M. Tilly explique qu’un Etat racketteur « est celui qui crée une menace et fait ensuite payer pour s’en protéger. Selon cette définition, la fourniture de protection par les gouvernements apparaît comme du racket ». Dans ce cas de figure, l’Algérie, en accusant au début du mois le Maroc d’avoir tué trois camionneurs algériens, a créé une menace de toutes pièces contre sa sécurité pour brandir, ensuite, celle de « représailles ». Quelques jours après, la version algérienne des faits s’est dégonflée après les révélations des membres de la MINURSO qui se sont rendus sur place.
Charles Tilly poursuit que « dans la mesure où les menaces contre lesquelles un gouvernement donné protège ses citoyens sont imaginaires ou sont la conséquence de ses propres activités, ce gouvernement a organisé un racket en échange de protection ». Sur l’affaire des camionneurs, la messe est donc dite par M. Tilly.
Restent les relations maroco-israéliennes qui sont au beau fixe, puisqu’elles sont basées sur une coopération protéiforme qui couvre de nombreux partenariats tout en se basant sur le respect mutuel. Tebboune et consorts y voient plutôt une menace pour l’Algérie.
La dernière lubie vient donc cette fois du président du sénat algérien Salah Goudjil, qui porte l’hystérie au pinacle en estimant publiquement que l’Algérie était « visée » par la visite au Maroc du ministre israélien de la Défense, Benny Gantz. Pour lui, « les ennemis (le Maroc et Israël, NDLR) se mobilisent de plus en plus pour porter atteinte à l’Algérie ». Sur ce cas précis, M. Tilly fut aussi un grand prémoniteur. Il écrivit que « Puisque les gouvernements eux-mêmes simulent, stimulent ou même fabriquent des menaces de guerre extérieures (…), de nombreux gouvernements opèrent exactement comme des racketteurs. »

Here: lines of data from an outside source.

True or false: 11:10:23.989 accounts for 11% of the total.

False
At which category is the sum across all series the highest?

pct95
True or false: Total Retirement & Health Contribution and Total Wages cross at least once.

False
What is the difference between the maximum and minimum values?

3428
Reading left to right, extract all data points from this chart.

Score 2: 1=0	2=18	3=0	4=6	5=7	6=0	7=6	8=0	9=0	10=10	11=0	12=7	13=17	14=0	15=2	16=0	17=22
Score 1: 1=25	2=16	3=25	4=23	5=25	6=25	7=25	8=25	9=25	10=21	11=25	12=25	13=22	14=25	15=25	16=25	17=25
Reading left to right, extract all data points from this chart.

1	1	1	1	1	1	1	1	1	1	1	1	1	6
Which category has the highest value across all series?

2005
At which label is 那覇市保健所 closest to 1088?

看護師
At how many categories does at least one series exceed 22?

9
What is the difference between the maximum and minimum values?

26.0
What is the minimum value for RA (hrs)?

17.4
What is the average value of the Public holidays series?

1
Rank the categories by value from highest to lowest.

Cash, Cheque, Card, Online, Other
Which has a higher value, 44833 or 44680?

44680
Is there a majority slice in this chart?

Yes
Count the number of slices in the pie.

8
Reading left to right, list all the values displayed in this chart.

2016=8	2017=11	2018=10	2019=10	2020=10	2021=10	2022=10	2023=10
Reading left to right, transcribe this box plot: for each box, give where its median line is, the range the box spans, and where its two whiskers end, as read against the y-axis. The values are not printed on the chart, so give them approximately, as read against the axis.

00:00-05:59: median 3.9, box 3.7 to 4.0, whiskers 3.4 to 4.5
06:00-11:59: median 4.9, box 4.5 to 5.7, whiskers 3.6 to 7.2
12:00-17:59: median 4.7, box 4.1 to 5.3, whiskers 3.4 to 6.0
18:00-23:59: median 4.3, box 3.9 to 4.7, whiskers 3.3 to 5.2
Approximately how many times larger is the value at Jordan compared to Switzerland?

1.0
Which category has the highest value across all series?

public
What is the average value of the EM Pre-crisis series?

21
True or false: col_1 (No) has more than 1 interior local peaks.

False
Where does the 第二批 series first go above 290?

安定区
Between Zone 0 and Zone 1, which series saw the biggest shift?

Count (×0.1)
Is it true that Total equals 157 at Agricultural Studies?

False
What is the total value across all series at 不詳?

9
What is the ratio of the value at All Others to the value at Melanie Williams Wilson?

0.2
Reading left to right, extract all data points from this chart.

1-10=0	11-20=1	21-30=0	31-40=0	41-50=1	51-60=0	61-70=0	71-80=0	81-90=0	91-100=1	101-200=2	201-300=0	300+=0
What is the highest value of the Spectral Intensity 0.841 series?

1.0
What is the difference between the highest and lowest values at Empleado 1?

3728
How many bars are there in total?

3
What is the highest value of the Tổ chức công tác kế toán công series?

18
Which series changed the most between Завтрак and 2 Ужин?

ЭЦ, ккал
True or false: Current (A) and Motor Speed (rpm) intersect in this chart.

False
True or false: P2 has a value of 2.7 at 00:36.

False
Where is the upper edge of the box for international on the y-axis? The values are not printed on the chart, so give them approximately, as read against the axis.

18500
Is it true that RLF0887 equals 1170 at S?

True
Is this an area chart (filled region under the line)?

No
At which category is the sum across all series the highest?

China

Entre Alger et Pyongyang, des relations « cordiales »
En 2017, l’Algérie avait réaffirmé, fièrement et à qui veut l’entendre, son entente « cordiale » avec la Corée du.. Nord ! Le vice-ministre nord-coréen des Affaires étrangères s’était même rendu à Alger pour l’annoncer solennellement. C’était sans surprise, puisque les deux pays ont des relations diplomatiques hissées au plus haut degré. En février 2020, les médias algériens avaient relayé, en boucle, une rencontre entre l’ambassadeur nord-coréen et le président de la commission algérienne des affaires étrangères à l’assemblée populaire nationale (APN).
Quel message veut donc passer l’Algérie au monde à travers ses liens avec la championne des dictatures au monde ? Officiellement, c’est l’histoire à dormir debout de neutralité dans ses relations avec « tous » les pays du monde. Officieusement et réellement, l’Algérie, en mal de repères politiques, malade économiquement, dirigée par des grabataires (en uniforme pour la plupart) est prise dans l’étau de l’agonie étatique, car de deux choses l’une : ou elle devient une vraie république en se réformant de l’intérieur, en freinant sa course effrénée à l’armement, en mettant les généraux dans les casernes et non pas dans des conseils de ministres et, in fine, en rompant avec les Etats voyous et en revenant à la raison à travers le rétablissement de relations de bon voisinage et de respect avec les autres Etats, ou elle devient un Etat défaillant, failli et effondré. Le vieux vœu pieux de grand Etat « voyou » n’est que chimère.